Don’t know if it’s in the VN report, but some talk on FB about this one. She was taking some supplement with a silly name, like that just screamed tainted supplement. Too bad.

by Jen See on Apr 14, 2010 7:50 PM EDT up reply actions  

yeah

That was it. Seriously? You’re subject to testing and you took a product called Hyperdrive?! Gah.

by Jen See on Apr 15, 2010 11:35 AM EDT up reply actions  

One more race down the plughole

The organisers of the Trophée des Grimpeurs have announced that the 2010 edition won’t be taking place. The men’s race was cancelled a couple of months ago when the local council, the Conseil Général du Val d’Oise withdrew their support, some about 40% of the cost of putting on the race, in order to use the money to try to attract the Tour. Now the women’s race has gone as well. Apparently the only way to save it would have involved moving it to September and withdrawing it from the French Cup.
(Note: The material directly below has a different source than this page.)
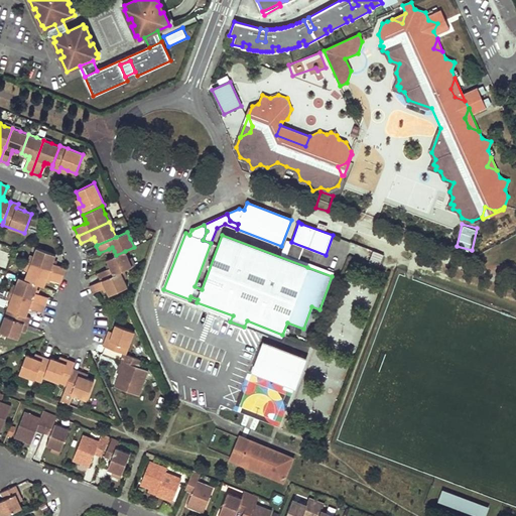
[(33,256),(30,263),(63,275),(66,268),(55,264),(52,263),(54,260),(55,255),(36,248),(33,256)]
by Monty. on Apr 14, 2010 5:59 PM EDT reply actions  

By this point I'm expecting all races to fold

It’s pretty shit, but right now I feel like I’ll be cheering because the race is actually running…

by Sarah Connolly on Apr 15, 2010 4:32 PM EDT up reply actions  

There are a couple of new ones coming up

The one that the Italians are trying to sell as their Flanders at the start of May, then the Norwegian one which probably won’t clash with Plouay next year.